- **WHAT IS EXPECTED**
Report the lines of the data below that contain the string "buttons".

- **RECORDS TO USE**
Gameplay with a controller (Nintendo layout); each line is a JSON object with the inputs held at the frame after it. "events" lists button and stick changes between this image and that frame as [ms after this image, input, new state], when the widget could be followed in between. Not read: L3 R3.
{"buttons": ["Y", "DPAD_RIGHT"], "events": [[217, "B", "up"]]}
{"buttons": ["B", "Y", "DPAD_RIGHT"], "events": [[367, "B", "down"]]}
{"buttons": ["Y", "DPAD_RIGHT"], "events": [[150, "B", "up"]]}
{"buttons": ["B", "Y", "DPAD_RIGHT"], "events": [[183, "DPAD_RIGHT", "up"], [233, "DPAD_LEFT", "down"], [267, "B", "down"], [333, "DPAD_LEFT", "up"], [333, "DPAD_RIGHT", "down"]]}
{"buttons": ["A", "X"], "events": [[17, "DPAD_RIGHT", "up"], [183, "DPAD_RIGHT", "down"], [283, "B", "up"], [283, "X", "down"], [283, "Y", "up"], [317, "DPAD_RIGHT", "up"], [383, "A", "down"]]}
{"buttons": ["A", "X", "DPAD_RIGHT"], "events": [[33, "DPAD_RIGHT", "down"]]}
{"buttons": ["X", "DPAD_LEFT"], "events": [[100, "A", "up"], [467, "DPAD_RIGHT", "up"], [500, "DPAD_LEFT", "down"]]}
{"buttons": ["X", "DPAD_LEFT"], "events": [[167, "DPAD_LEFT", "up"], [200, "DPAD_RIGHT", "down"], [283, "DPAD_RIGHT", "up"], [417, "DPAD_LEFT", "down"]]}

- **EXERCISE RESPONSE**
{"buttons": ["Y", "DPAD_RIGHT"], "events": [[217, "B", "up"]]}
{"buttons": ["B", "Y", "DPAD_RIGHT"], "events": [[367, "B", "down"]]}
{"buttons": ["Y", "DPAD_RIGHT"], "events": [[150, "B", "up"]]}
{"buttons": ["B", "Y", "DPAD_RIGHT"], "events": [[183, "DPAD_RIGHT", "up"], [233, "DPAD_LEFT", "down"], [267, "B", "down"], [333, "DPAD_LEFT", "up"], [333, "DPAD_RIGHT", "down"]]}
{"buttons": ["A", "X"], "events": [[17, "DPAD_RIGHT", "up"], [183, "DPAD_RIGHT", "down"], [283, "B", "up"], [283, "X", "down"], [283, "Y", "up"], [317, "DPAD_RIGHT", "up"], [383, "A", "down"]]}
{"buttons": ["A", "X", "DPAD_RIGHT"], "events": [[33, "DPAD_RIGHT", "down"]]}
{"buttons": ["X", "DPAD_LEFT"], "events": [[100, "A", "up"], [467, "DPAD_RIGHT", "up"], [500, "DPAD_LEFT", "down"]]}
{"buttons": ["X", "DPAD_LEFT"], "events": [[167, "DPAD_LEFT", "up"], [200, "DPAD_RIGHT", "down"], [283, "DPAD_RIGHT", "up"], [417, "DPAD_LEFT", "down"]]}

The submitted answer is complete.